══ DOCUMENT PASSAGE

In preparation for the winter months, UC Santa Barbara researchers modeled the transmission of COVID-19 according to environmental conditions. The study found respiratory droplets, the vehicle through which COVID-19 spreads, spread further in cool, humid areas and persisted longer where temperatures were lower — which could account for early outbreaks at food processing facilities. The research could help guide decision makers in designing mitigation strategies based on local climate conditions and shed light on the course of the pandemic.
UC Santa Cruz
A UC Santa Cruz researcher spearheaded the development of a new COVID-19 test that can provide results in less than 20 minutes. Using an optical biosensor to measure antibody levels in the blood, the test is quicker than other methods but maintains the “gold standard” of accuracy associated with slower tests. While the test cannot diagnose active infections, understanding antibodies in the immune system may help to establish a minimum baseline of antibody levels in order for an individual to be considered protected and assess the prevalence of infections across communities.

════

**WORK TASK A:** In the COVID-19 research passage, reproduce the text between "In preparation for" and "of the pandemic.", inclusive, swapping "winter months" for "colder months".
**WORK TASK B:** Summarize the COVID-19 research passage in two sentences.
**WORK TASK C:** According to the COVID-19 research passage, why is the UC Santa Cruz test useful even though it cannot diagnose active infections? Answer in one to three sentences.

══ THE DATA

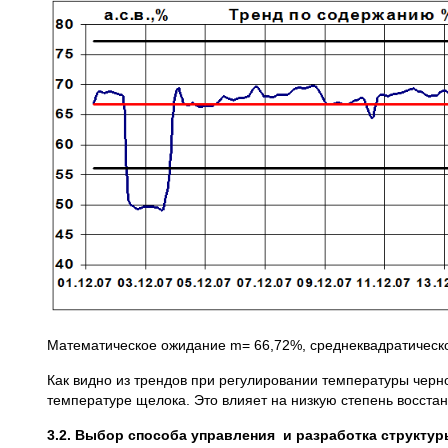
Математическое ожидание m= 66,72%, среднеквадратическо
Как видно из трендов при регулировании температуры чер
температуре щелока. Это влияет на низкую степень восстан
3.2. Выбор способа управления и разработка структу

════

**EXERCISE OUTPUT A:**
In preparation for the colder months, UC Santa Barbara researchers modeled the transmission of COVID-19 according to environmental conditions. The study found respiratory droplets, the vehicle through which COVID-19 spreads, spread further in cool, humid areas and persisted longer where temperatures were lower — which could account for early outbreaks at food processing facilities. The research could help guide decision makers in designing mitigation strategies based on local climate conditions and shed light on the course of the pandemic.

**EXERCISE OUTPUT B:** UC Santa Barbara researchers modeled how environmental conditions affect COVID-19 transmission and found that respiratory droplets spread further in cool, humid areas and persisted longer at lower temperatures, findings that could guide climate-based mitigation strategies. A UC Santa Cruz researcher led the development of an antibody test that uses an optical biosensor to deliver results in under 20 minutes while matching the accuracy of slower tests.

**EXERCISE OUTPUT C:** The test measures antibody levels, and understanding antibodies in the immune system may help establish a minimum baseline of antibody levels at which an individual could be considered protected. It may also help assess the prevalence of infections across communities.